Shame is such an intense feeling that we readily adopt other people’s "shoulds" because we notice that when we feel, think, and behave as others tell us we should, they seem to like and accept us more. Which makes the fear go away for a while. It comes back when we act in supposedly "shameful" ways, which is why many of us are hypersensitive to criticism and disapproval.

Our cursed character is buried under the layers of all that we feel we should be, based on the desires and demands of significant others, when in our first years of life, being who we should be was a matter of life and death. Then we learned to defend, justify, and protect this "should-be" version of ourselves and, every time we did, shunned our true character and reinforced the curse. We learned over and over again how to be what we are not, and in doing so, we stopped growing; we ossified.

A woman once said to me, “I feel like I’ve turned to stone. Not suddenly but gradually. I don’t feel anymore, and I don’t really care about much. What was the point of it all?”

This is a typical reflection when the curse of character begins to show. After five decades of dragging it around, you look at it one day and no longer see your face in the stone.

Rediscovering who we are

To break the curse of character, we need to look again, with brave honesty, at the people (dead or alive) who informed us in those crucial years. What did they tell us about life and how we should live it? And from where did their versions of the world emanate?

The second question is crucial because breaking the curse, as we have already seen, also requires us to enter the cave of the past with appreciative eyes. Blame, anger, fear, guilt, and shame will make shadows dance that will send us hurtling and screaming from that dark place. Appreciation, curiosity, respect, and forgiveness throw a different, warmer light that invites us to go further and to learn about the people behind the shadows—most of whom are benign.4

When we do this, we can feel compassion for our parents, who themselves were acting out the tyrannical "shoulds" of how to be a good parent. At the same time, we can also recognize how the socialization process disappears aspects of our character and leaves us incomplete, unfulfilled, and conflicted. Our character wants to emerge; it wants to be seen in whole, not in parts. The more we deny its expression, the more it will curse us with its demands, unwanted appearances, and the strange and pervasive feeling that things—that we—are not quite right.
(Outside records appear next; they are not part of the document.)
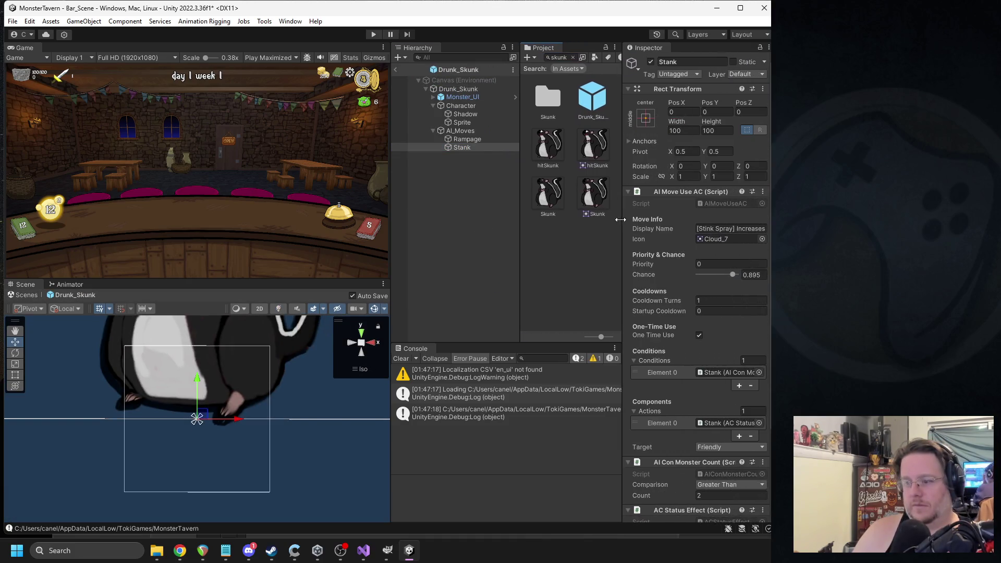
{"action": "scroll", "coordinate": [721, 470], "scroll_direction": "down", "scroll_amount": 5}
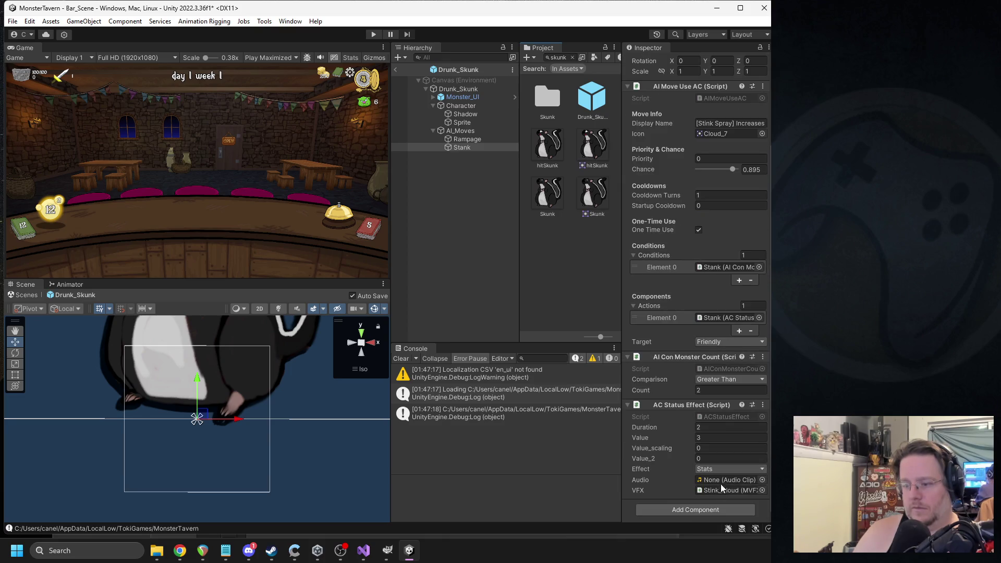
{"action": "left_click", "coordinate": [762, 479]}
{"action": "type", "text": "fart"}
{"action": "double_click", "coordinate": [518, 313]}
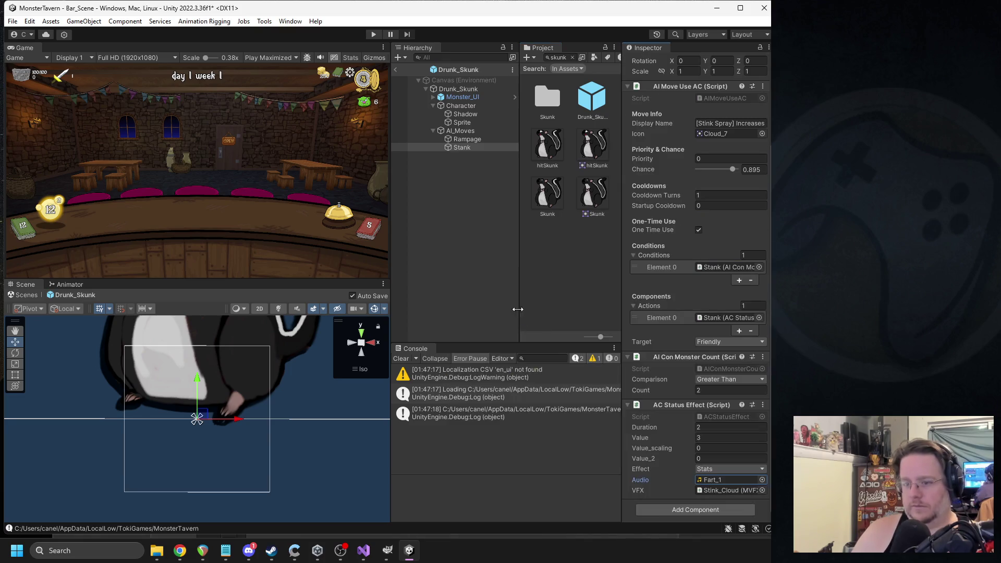
{"action": "left_click", "coordinate": [373, 34]}
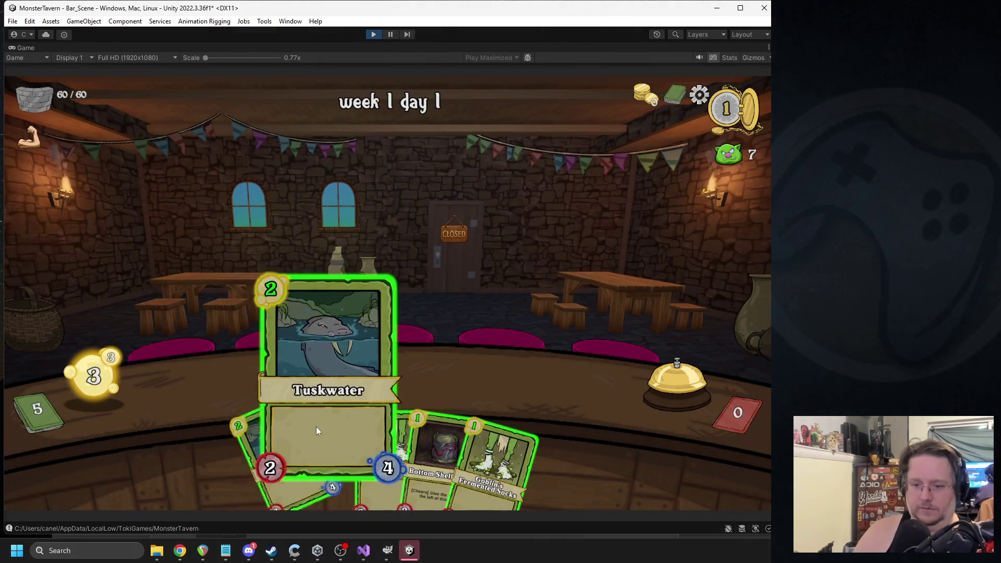
- Serve a card to the counter, end the turn, then play Coffee Shot, Fermented Socks and Tuskwater
{"action": "left_click_drag", "start_coordinate": [455, 390], "coordinate": [335, 384]}
{"action": "left_click", "coordinate": [674, 377]}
In part five next week, we explore the curse of family.

References

End Notes

[1] Dick Swabb (2014) suggests that our characteristics, potentialities, and limitations are to a great extent determined in the womb.

[2] This starts in the womb when we absorb our mother’s nutrients, neurochemicals, and aspects of her lifestyle.
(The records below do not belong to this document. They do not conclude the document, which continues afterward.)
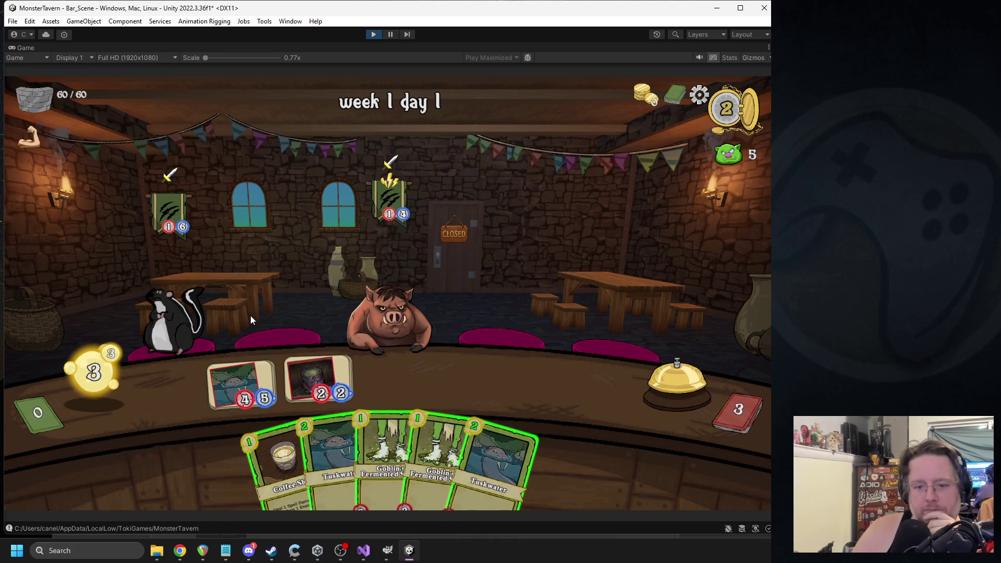
{"action": "left_click", "coordinate": [259, 479]}
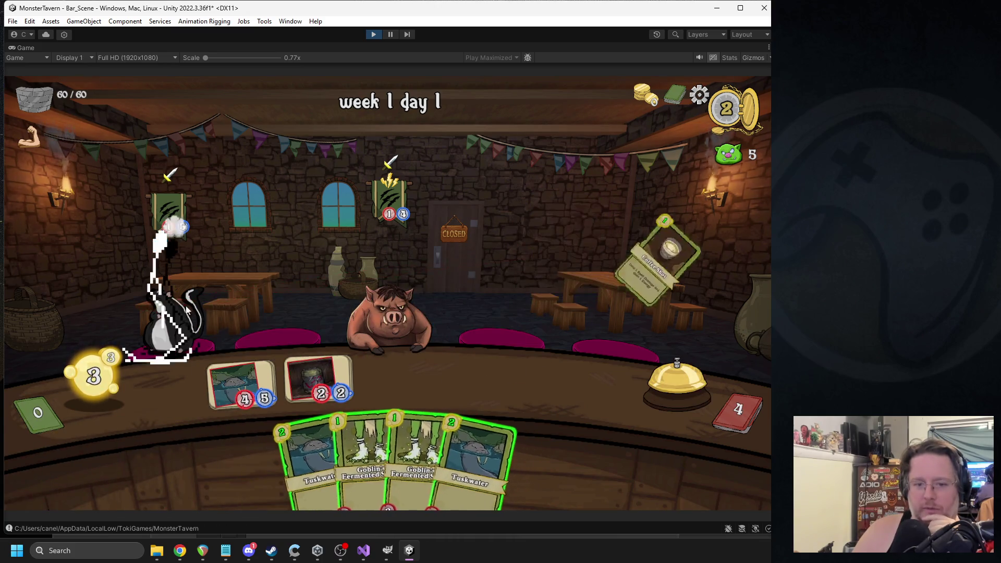
{"action": "left_click", "coordinate": [359, 469]}
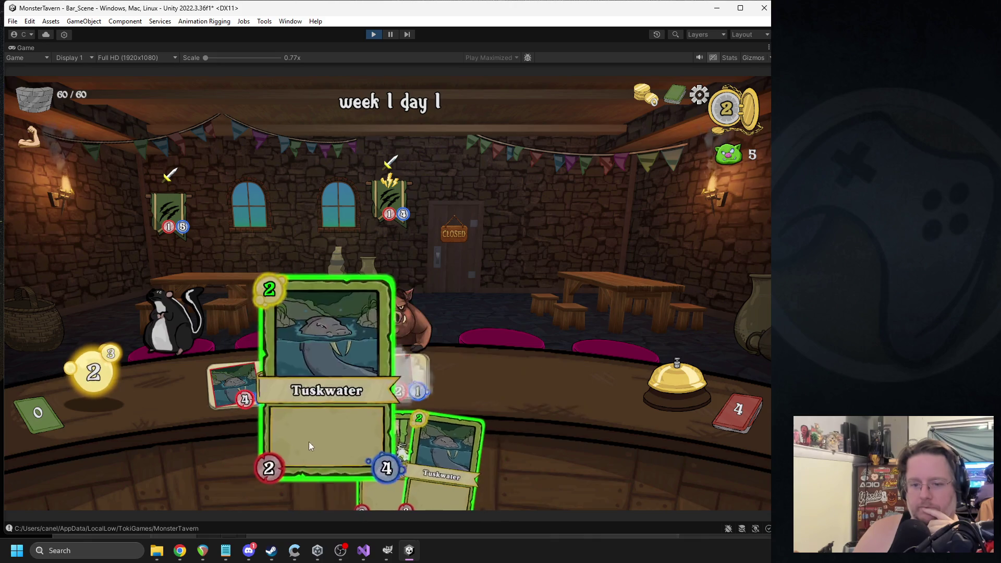
{"action": "left_click", "coordinate": [328, 469]}
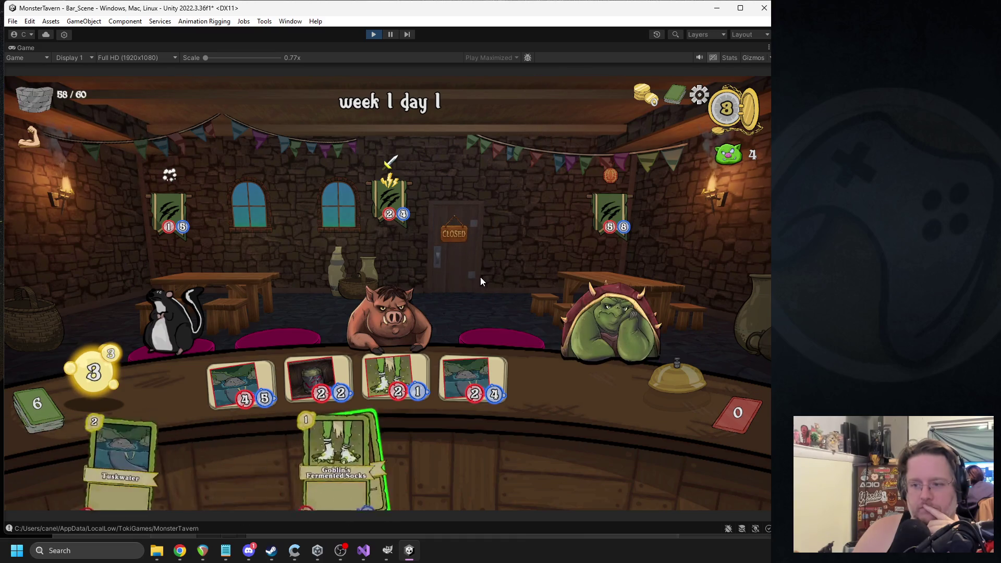
- Give the skunk Coffee Shot, attack the orc, place Fermented Socks, end the turn and stop the test
{"action": "left_click_drag", "start_coordinate": [279, 464], "coordinate": [172, 323]}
[3] See Ernest Becker (1973) for a thorough examination of this ‘school’ that includes thinkers such as William James, Max Scheler, Sigmund Freud, Soren Kierkegaard, Otto Rank, Eric Fromm, Jacques Choron, and Becker himself.
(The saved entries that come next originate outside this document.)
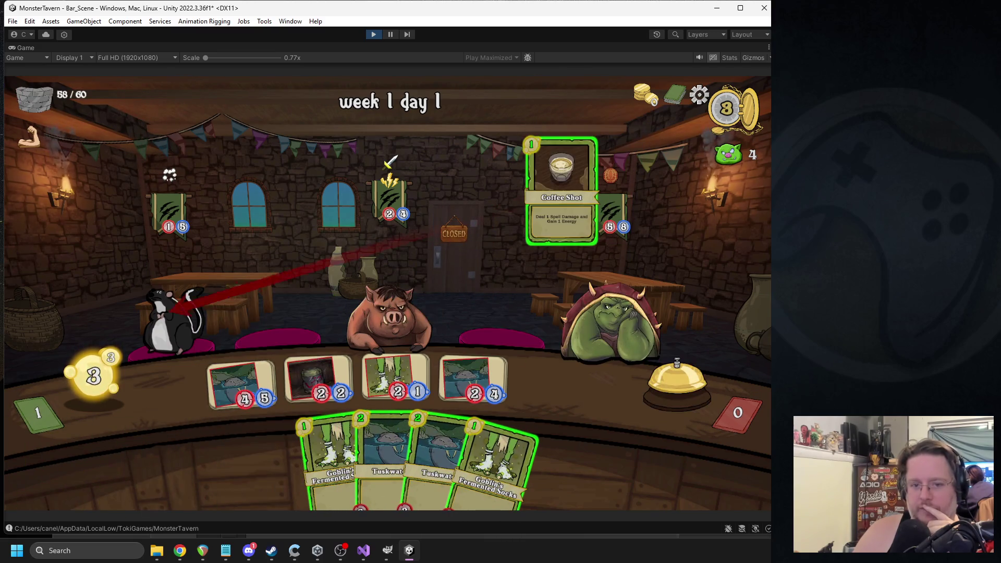
{"action": "mouse_move", "coordinate": [315, 372]}
{"action": "left_mouse_down"}
{"action": "mouse_move", "coordinate": [657, 271]}
{"action": "mouse_move", "coordinate": [615, 312]}
{"action": "left_mouse_up"}
{"action": "left_click_drag", "start_coordinate": [464, 459], "coordinate": [547, 384]}
{"action": "left_click_drag", "start_coordinate": [334, 455], "coordinate": [396, 376]}
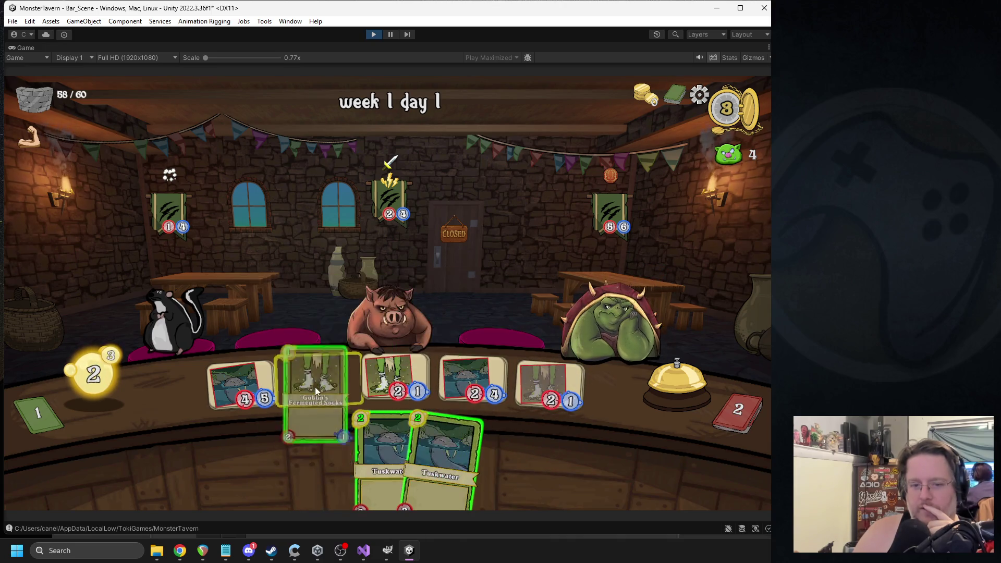
{"action": "left_click", "coordinate": [649, 380]}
[4] For some readers, the people behind the shadows are not at all benign. However, if we are to free ourselves of these non-benign abusers and tormenters, a similar process and principle apply. Warm awareness can diminish the shame, hatred and fear that keeps us in threat brain and bound to these people. Forgiveness does not imply condonement but does, when it is genuine, soothe our threat brain and interrupt the toxic loops that perpetuate the misery of the original torment.

Becker, E. (1973). The Denial of Death. The Free Press.

Brown, B. (2007). I Thought It Was Just Me (But it Isn't). Gotham Books.

Swabb, D. (2014) We Are Our Brains: From the Womb to Alzheimer's. Penguin.

Wickremasinghe, N. (2021) Being With Others: Curses, Spells and Scintillations. Triarchy Press.